Start of Block
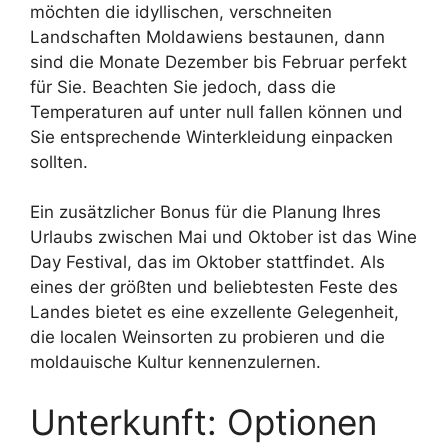
möchten die idyllischen, verschneiten
Landschaften Moldawiens bestaunen, dann
sind die Monate Dezember bis Februar perfekt
für Sie. Beachten Sie jedoch, dass die
Temperaturen auf unter null fallen können und
Sie entsprechende Winterkleidung einpacken
sollten.
Ein zusätzlicher Bonus für die Planung Ihres
Urlaubs zwischen Mai und Oktober ist das Wine
Day Festival, das im Oktober stattfindet. Als
eines der größten und beliebtesten Feste des
Landes bietet es eine exzellente Gelegenheit,
die localen Weinsorten zu probieren und die
moldauische Kultur kennenzulernen.
Unterkunft: Optionen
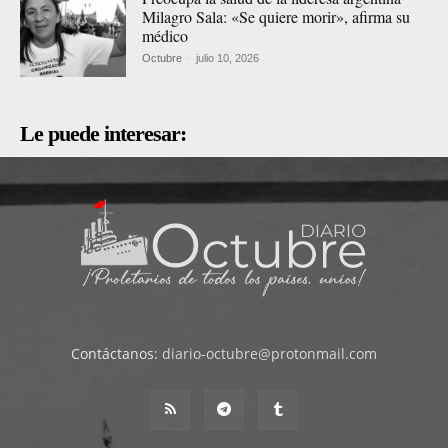
Milagro Sala: «Se quiere morir», afirma su
médico
Octubre
-
julio 10, 2026
Le puede interesar:
Contáctanos:
diario-octubre@protonmail.com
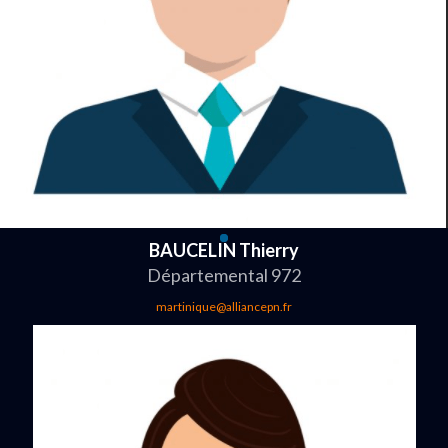
BAUCELIN Thierry
Départemental 972
martinique@alliancepn.fr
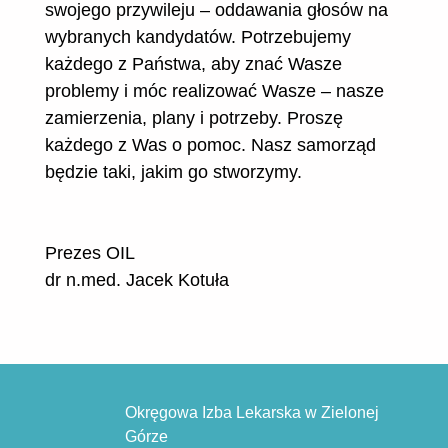
swojego przywileju – oddawania głosów na
wybranych kandydatów. Potrzebujemy
każdego z Państwa, aby znać Wasze
problemy i móc realizować Wasze – nasze
zamierzenia, plany i potrzeby. Proszę
każdego z Was o pomoc. Nasz samorząd
będzie taki, jakim go stworzymy.
Prezes OIL
dr n.med. Jacek Kotuła
Okręgowa Izba Lekarska w Zielonej
Górze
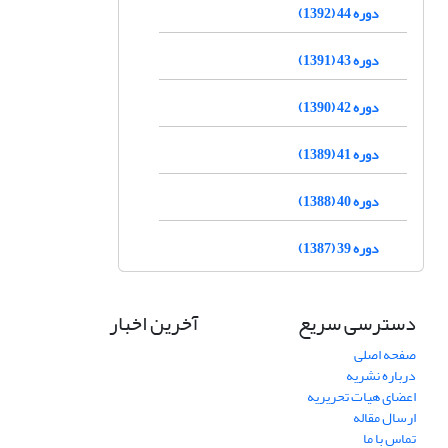
دوره 44 (1392)
دوره 43 (1391)
دوره 42 (1390)
دوره 41 (1389)
دوره 40 (1388)
دوره 39 (1387)
دسترسی سریع
آخرین اخبار
صفحه اصلی
درباره نشریه
اعضای هیات تحریریه
ارسال مقاله
تماس با ما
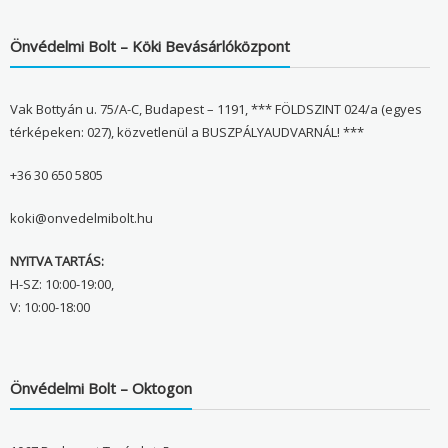
Önvédelmi Bolt – Köki Bevásárlóközpont
Vak Bottyán u. 75/A-C, Budapest – 1191, *** FÖLDSZINT 024/a (egyes
térképeken: 027), közvetlenül a BUSZPÁLYAUDVARNÁL! ***
+36 30 650 5805
koki@onvedelmibolt.hu
NYITVA TARTÁS:
H-SZ: 10:00-19:00,
V: 10:00-18:00
Önvédelmi Bolt – Oktogon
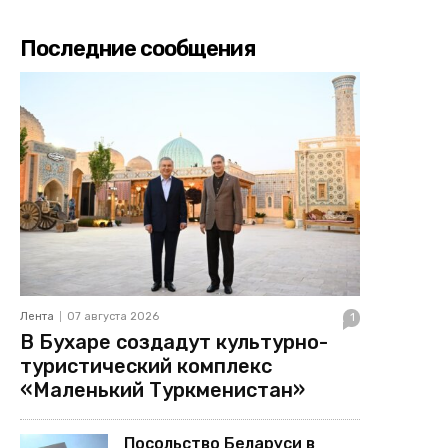
Последние сообщения
Лента
07 августа 2026
1
В Бухаре создадут культурно-
туристический комплекс
«Маленький Туркменистан»
Посольство Беларуси в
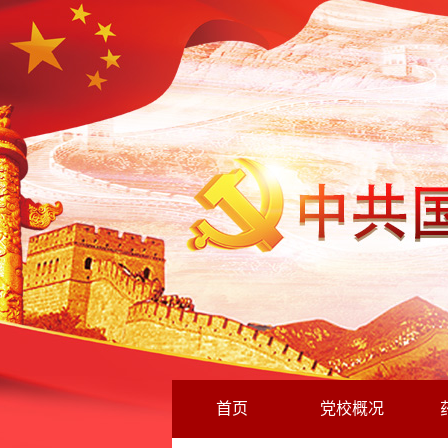
首页
党校概况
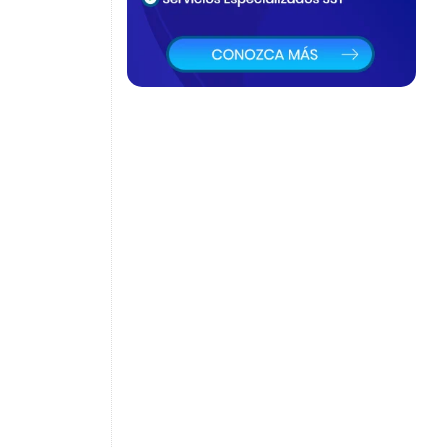
cambio?
centración,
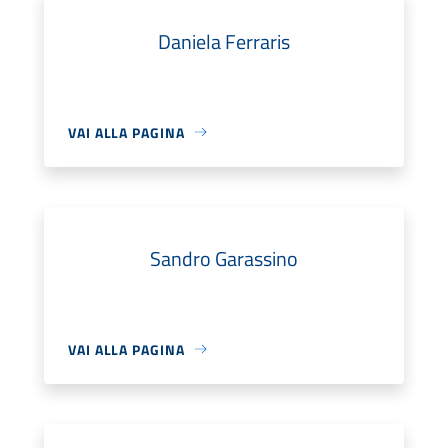
Daniela Ferraris
VAI ALLA PAGINA
Sandro Garassino
VAI ALLA PAGINA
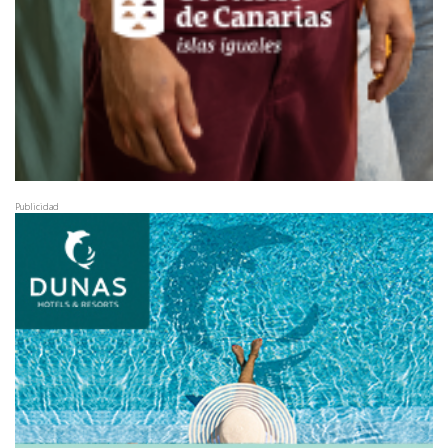
Publicidad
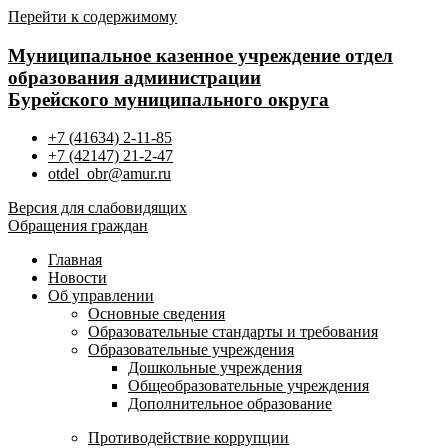
Перейти к содержимому
Муниципальное казенное учреждение отдел
образования администрации
Бурейского муниципального округа
+7 (41634) 2-11-85
+7 (42147) 21-2-47
otdel_obr@amur.ru
Версия для слабовидящих
Обращения граждан
Главная
Новости
Об управлении
Основные сведения
Образовательные стандарты и требования
Образовательные учреждения
Дошкольные учреждения
Общеобразовательные учреждения
Дополнительное образование
Противодействие коррупции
End of Block
- **TASK TO CARRY OUT**
Among the entries, copy every line containing the word "دوره".

- **RESPONSE**
دوره 44 (1392)
دوره 43 (1391)
دوره 42 (1390)
دوره 41 (1389)
دوره 40 (1388)
دوره 39 (1387)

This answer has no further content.